> Exercise passage:

--------------------

Is it a sin to spend our time advocating for the poor rather than simply attempting to feed the poor ourselves? Why is government always responsible for the less fortunate? I would be so bold as to say that the responsibility of feeding the poor, taking care of widows and orphans, etc is the responsibility of the Universal Church – not the government. Because people may think they want government to undertake in these issues. But by allowing government the power to do so to the degree it is currently gives the government too much control. 

History would tell us that governmental control doesn’t typically end well, because (bad news!) government doesn’t actually care about the People. Power corrupts, and if one thinks that allowing the government to steal from the country’s wealthy citizens to help the poorer citizens works, and that the money will be dispersed fairly, one is sadly mistaken. It is the People who need to be caring for the People, not the government caring for the People. This is Biblical. And this is right. So to say one has “righteous anger” toward the rich and therefore is willing to steal from the rich is not righteous anger at all. It is fleshly, which is to say, it’s sinful. This is not to say government welfare is wrong. It’s just to say that if the welfare system isn’t kept in check, it becomes a monetary monster under the (supposedly) more palatable term: Democratic Socialism. 

Then there’s abortion. A mother cannot afford or simply doesn’t want a child, yet there’s one inside of her, developing rapidly, heart beating wildly, spine and eyes and lungs developing more and more by the day. To say one has “righteous anger” and will therefore encourage that mother to kill her child is not righteous at all. It’s murderous, selfish, warped, and destructive of God’s creation. 

Again, I could carry on, but I’ve probably angered enough readers. I believe the Bible when it says that no man or woman is righteous, and that all our righteousness is as filthy rags. I don’t like that truth, but it’s still truth. So when looking at today’s political, moral, and life issues, it’s imperative that we have wisdom, discernment, and truth from our Creator, because it cannot and does not come from within ourselves. Your truth isn’t your truth and my truth isn’t my truth. It doesn’t work like that. Absolute truth exists and it is found in Jesus Christ, who said “I am the Way, the Truth, and the Life.” The single most important thing we can do is mine for the wisdom He has graciously given and search for Him with all our hearts.

--------------------

> Dataset entries:
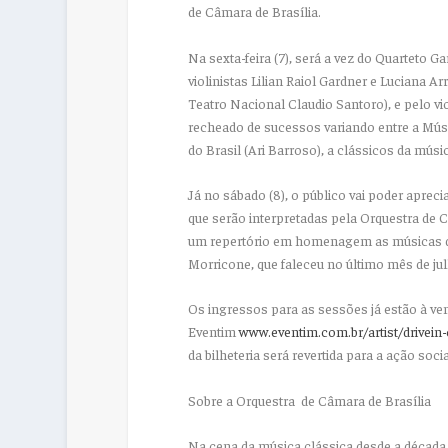
de Câmara de Brasília.
Na sexta-feira (7), será a vez do Quarteto 
violinistas Lilian Raiol Gardner e Luciana Ar
Teatro Nacional Claudio Santoro), e pelo vi
recheado de sucessos variando entre a Mús
do Brasil (Ari Barroso), a clássicos da mús
Já no sábado (8), o público vai poder aprec
que serão interpretadas pela Orquestra de 
um repertório em homenagem as músicas de
Morricone, que faleceu no último mês de ju
Os ingressos para as sessões já estão à ve
Eventim
www.eventim.com.br/artist/drivein
da bilheteria será revertida para a ação soc
Sobre a Orquestra de Câmara de Brasília
Na cena da música clássica desde a década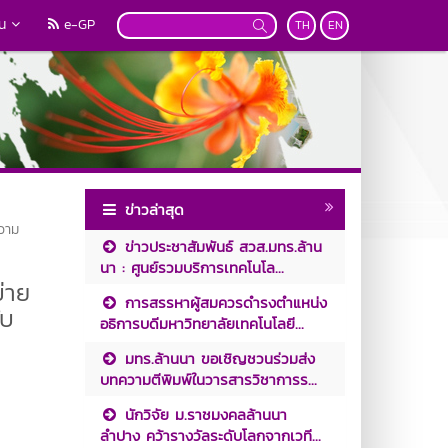
วน
e-GP
TH
EN
ข่าวล่าสุด
ความ
ข่าวประชาสัมพันธ์ สวส.มทร.ล้าน
นา : ศูนย์รวมบริการเทคโนโล...
่าย
การสรรหาผู้สมควรดำรงตำแหน่ง
ับ
อธิการบดีมหาวิทยาลัยเทคโนโลยี...
มทร.ล้านนา ขอเชิญชวนร่วมส่ง
บทความตีพิมพ์ในวารสารวิชาการร...
นักวิจัย ม.ราชมงคลล้านนา
ลำปาง คว้ารางวัลระดับโลกจากเวที...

--------------------

In the passage about welfare and abortion, whose responsibility does the writer say feeding the poor and caring for widows and orphans is?

> Response to the task:
The writer says it is the responsibility of the Universal Church, not the government.